- [Page extract]:
====
Introduction In oil wells, the oil remaining after the pressure energy of primary production is depleted, is the target of secondary recovery, which is most often by water flooding (except for heavy crudes). At the end of the economically productive life of a conventional water flood, some 50–70% of the oil originally in place typically remains as residual oil. Processes that attempt to recover oil beyond the conventional primary and secondary methods are referred to as “tertiary recovery” methods. Tertiary processes include such techniques as miscible fluid displacement, microemulsion flooding, and thermal and other chemical flooding methods. Application of tertiary processes usually entails substantial risk because of their technological sophistication and front-end financial requirements. The amount of residual oil after secondary recovery depends upon three factors: oil in place at the start of water flooding, reservoir sweep efficiency, and microscopic displacement efficiency. Reservoir sweep efficiency is a key factor in determining the final residual oil of water flooding within an economic limit. It is dependent upon the mobility ratio and reservoir heterogeneity. Polymers have been used in enhancing oil production in three modes: (1) as a near-well treatment to improve the performance of water injectors or water-out producers by blocking off high-conductivity zones; (2) as agents that may be cross-linked in situ to plug highconductivity zones at depth in the reservoir; and (3) as agents to increase aqueous viscosity, as well as decrease aqueous-phase permeability. All modes involve polymer adsorption.
====
- [Given instruction A]:
In the oil recovery text, what share of the oil originally in place typically remains as residual oil at the end of a conventional water flood?

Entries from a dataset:
====
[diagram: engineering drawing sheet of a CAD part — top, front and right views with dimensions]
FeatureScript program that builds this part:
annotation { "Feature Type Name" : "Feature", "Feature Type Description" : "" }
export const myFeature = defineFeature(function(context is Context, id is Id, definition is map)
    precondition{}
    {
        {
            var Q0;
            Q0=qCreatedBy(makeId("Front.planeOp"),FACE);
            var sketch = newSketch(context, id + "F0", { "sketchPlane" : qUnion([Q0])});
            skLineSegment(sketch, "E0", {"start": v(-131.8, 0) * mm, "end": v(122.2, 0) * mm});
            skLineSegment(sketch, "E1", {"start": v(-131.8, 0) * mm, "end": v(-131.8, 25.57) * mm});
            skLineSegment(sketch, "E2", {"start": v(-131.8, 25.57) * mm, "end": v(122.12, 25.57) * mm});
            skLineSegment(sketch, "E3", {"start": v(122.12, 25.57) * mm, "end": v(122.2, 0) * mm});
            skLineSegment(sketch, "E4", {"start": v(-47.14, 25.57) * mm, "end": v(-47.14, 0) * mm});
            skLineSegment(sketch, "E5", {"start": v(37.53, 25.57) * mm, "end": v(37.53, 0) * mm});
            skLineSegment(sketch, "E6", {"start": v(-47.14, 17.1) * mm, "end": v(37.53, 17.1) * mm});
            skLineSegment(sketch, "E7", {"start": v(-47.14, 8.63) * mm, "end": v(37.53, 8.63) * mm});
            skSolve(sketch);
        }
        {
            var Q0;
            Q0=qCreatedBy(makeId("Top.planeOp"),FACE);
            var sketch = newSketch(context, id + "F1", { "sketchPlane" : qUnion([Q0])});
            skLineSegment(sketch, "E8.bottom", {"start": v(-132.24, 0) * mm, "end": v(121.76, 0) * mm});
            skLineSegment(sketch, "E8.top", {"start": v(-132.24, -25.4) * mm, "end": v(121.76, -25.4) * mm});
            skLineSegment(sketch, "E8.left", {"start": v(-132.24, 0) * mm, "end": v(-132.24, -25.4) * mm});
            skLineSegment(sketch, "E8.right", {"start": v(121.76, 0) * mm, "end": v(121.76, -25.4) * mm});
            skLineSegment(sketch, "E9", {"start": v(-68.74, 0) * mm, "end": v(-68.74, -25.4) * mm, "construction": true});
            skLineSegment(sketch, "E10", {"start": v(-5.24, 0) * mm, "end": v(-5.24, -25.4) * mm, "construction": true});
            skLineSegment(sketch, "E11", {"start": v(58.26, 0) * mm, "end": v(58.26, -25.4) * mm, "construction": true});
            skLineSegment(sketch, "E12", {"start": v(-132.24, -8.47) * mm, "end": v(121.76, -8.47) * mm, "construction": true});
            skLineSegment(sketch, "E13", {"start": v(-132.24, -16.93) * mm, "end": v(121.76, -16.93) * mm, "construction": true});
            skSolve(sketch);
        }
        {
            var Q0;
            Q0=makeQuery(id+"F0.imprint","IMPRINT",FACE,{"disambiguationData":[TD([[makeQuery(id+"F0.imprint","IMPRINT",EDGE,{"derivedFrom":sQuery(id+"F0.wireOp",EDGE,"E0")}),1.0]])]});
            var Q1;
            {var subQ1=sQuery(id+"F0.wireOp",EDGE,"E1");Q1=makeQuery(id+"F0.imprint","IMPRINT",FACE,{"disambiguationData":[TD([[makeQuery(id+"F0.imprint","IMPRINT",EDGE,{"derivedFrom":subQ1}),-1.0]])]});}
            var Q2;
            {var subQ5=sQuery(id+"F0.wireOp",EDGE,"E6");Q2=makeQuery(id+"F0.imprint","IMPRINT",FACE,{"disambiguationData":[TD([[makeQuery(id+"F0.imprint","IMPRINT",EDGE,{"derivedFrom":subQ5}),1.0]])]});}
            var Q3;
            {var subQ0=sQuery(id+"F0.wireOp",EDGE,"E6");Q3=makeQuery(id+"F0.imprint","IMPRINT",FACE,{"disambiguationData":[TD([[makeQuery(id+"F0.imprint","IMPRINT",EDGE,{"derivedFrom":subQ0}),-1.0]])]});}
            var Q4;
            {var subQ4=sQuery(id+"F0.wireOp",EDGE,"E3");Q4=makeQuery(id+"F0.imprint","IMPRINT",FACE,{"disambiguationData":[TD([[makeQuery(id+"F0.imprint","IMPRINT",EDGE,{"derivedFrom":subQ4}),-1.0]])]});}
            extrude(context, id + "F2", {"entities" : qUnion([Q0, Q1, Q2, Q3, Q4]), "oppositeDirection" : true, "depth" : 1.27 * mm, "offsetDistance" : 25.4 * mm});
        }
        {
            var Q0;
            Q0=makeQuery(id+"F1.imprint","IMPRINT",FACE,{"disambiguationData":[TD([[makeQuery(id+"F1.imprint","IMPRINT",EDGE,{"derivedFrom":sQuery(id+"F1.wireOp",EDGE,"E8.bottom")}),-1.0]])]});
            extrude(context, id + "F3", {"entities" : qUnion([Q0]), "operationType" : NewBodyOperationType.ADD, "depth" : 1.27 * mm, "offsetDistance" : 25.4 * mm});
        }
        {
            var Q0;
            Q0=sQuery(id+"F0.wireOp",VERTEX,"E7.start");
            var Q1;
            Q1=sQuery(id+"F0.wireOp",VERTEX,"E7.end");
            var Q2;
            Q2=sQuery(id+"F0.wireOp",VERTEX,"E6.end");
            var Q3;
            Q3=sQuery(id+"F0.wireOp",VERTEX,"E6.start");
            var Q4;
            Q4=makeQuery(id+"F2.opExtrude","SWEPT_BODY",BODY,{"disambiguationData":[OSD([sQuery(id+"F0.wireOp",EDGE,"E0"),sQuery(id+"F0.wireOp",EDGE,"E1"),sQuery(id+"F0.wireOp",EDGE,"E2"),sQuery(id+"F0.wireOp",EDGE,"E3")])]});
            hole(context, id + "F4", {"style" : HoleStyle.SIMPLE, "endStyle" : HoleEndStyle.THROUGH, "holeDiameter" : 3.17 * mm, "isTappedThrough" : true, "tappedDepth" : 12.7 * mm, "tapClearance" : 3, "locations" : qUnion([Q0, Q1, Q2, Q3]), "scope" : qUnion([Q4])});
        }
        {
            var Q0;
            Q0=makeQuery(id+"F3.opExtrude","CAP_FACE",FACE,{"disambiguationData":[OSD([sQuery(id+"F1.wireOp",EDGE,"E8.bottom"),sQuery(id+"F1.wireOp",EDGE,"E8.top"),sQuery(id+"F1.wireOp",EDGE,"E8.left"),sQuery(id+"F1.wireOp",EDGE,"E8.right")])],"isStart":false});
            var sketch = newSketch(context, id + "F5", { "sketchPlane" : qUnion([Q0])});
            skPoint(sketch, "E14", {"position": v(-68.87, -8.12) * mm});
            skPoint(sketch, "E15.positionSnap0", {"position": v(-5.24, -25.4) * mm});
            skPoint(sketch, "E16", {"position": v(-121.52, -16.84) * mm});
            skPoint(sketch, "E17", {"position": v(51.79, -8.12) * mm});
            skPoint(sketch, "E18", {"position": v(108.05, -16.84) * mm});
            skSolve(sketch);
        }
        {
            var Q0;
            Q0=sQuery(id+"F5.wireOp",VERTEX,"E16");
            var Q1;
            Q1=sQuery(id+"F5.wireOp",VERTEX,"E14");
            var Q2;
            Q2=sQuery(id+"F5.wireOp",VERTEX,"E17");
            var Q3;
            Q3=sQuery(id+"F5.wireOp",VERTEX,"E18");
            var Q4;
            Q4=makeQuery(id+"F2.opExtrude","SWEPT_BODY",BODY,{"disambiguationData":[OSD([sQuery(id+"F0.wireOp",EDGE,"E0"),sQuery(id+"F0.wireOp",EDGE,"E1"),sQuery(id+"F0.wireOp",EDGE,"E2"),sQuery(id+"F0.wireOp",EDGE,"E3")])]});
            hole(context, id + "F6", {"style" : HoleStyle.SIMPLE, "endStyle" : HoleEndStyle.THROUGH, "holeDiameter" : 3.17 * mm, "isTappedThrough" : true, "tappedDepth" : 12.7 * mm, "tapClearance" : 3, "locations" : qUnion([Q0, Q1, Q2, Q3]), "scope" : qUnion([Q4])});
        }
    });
====
- [Given instruction B]:
Transcribe the entries verbatim, from their very first line down to the line containing "v(-47.14, 17.1) *", with both of those lines included.

- [Exercise solution A]:
Some 50–70% of the oil originally in place typically remains.

- [Exercise solution B]:
[diagram: engineering drawing sheet of a CAD part — top, front and right views with dimensions]
FeatureScript program that builds this part:
annotation { "Feature Type Name" : "Feature", "Feature Type Description" : "" }
export const myFeature = defineFeature(function(context is Context, id is Id, definition is map)
    precondition{}
    {
        {
            var Q0;
            Q0=qCreatedBy(makeId("Front.planeOp"),FACE);
            var sketch = newSketch(context, id + "F0", { "sketchPlane" : qUnion([Q0])});
            skLineSegment(sketch, "E0", {"start": v(-131.8, 0) * mm, "end": v(122.2, 0) * mm});
            skLineSegment(sketch, "E1", {"start": v(-131.8, 0) * mm, "end": v(-131.8, 25.57) * mm});
            skLineSegment(sketch, "E2", {"start": v(-131.8, 25.57) * mm, "end": v(122.12, 25.57) * mm});
            skLineSegment(sketch, "E3", {"start": v(122.12, 25.57) * mm, "end": v(122.2, 0) * mm});
            skLineSegment(sketch, "E4", {"start": v(-47.14, 25.57) * mm, "end": v(-47.14, 0) * mm});
            skLineSegment(sketch, "E5", {"start": v(37.53, 25.57) * mm, "end": v(37.53, 0) * mm});
            skLineSegment(sketch, "E6", {"start": v(-47.14, 17.1) * mm, "end": v(37.53, 17.1) * mm});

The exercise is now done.